Le barche in acqua e qualsiasi cosa galleggiante erano prese d'assalto,
chi era a bordo cercava di allontanare coloro che cercavano di
aggrapparsi, rinunciai a salire su una barca di salvataggio di una
petroliera, avevo paura che mi dessero colpi di remi sulle mani: avevo
visto che lo facevano per evitare il rovesciamento. Non mi girai più a
guardare l'Heleanna che bruciava, avevo paura che affondasse provocando
un grange gorgo. La mia salvezza dopo circa due ore di mare fu un
peschereccio con un ragazzo bruno che si gettava in mare per salvare
noi disperati.
Fui salvata, issata a bordo e poco dopo capitolai e incominciai a stare
male, Mi portarono in coperta dove era il motore. Il meraviglioso
ragazzo scendeva ogni tanto per vedere come stessi. Per quanti anni ho
pensato di poterlo rintracciare, per ringraziarlo, per abbracciarlo,
eroico ragazzo pescatore di vite umane di Monopoli. Arrivammo in porto
a Monopoli e da lì un pullman ci portò a Bari in un albergo. La prima
sera dormii con due signorine e ricordo molto poco, il giorno
successivo uscii e vagai per Bari da sola, in mezzo alla gente che
presa da compassione voleva regalarmi vestiti e scarpe. Ero sicuramente
sotto choc e con vistose ferite alle gambe che erano state medicate
sommariamente, fui riportata in albergo da un'anima pia. Trascorsi la
notte successiva in camera con un ragazzo di 12 anni che nel naufragio
mi disse di aver perso i genitori. Il giorno seguente i miei amici mi
raggiunsero , erano stati portati a Brindisi e mi avevano cercata per 2
giorni negli obitori e negli ospedali della costa pugliese. Tornammo a
casa in treno, tornai a Mandello del Lario (Lecco) dove la mia famiglia
mi aspettava. Non parlai per molti anni di questa esperienza e poi
diventò passato.
Nell'agosto 2009 ho rifatto il viaggio.
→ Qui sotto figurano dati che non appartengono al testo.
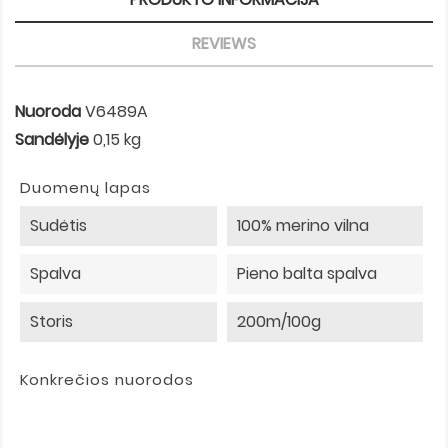
REVIEWS
Nuoroda
V6489A
Sandėlyje
0,15 kg
Duomenų lapas
Sudėtis
100% merino vilna
Spalva
Pieno balta spalva
Storis
200m/100g
Konkrečios nuorodos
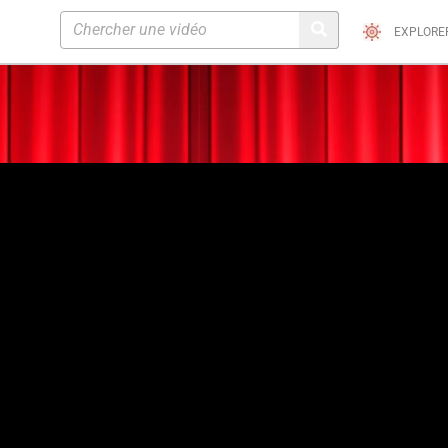
EXPLORE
Al ritorno al mattino verso le
6 vicino alla costa pugliese sono uscita dalla cabina e sono andata sul
ponte. Ero sola: per un attimo il mare mi è parso punteggiato di
salvagenti arancioni. Alis
Agostini
Grazie
alla testimonianza pubblicata su questo sito, la sig.ra Agostini ha
potuto conoscere ed incontrare il suo soccorritore, il pescatore
monopolitano Mario Civetta. Entrambi sono stati ospiti del
programma di Rai 1, La Vita in Diretta il 7 ottobre 2011.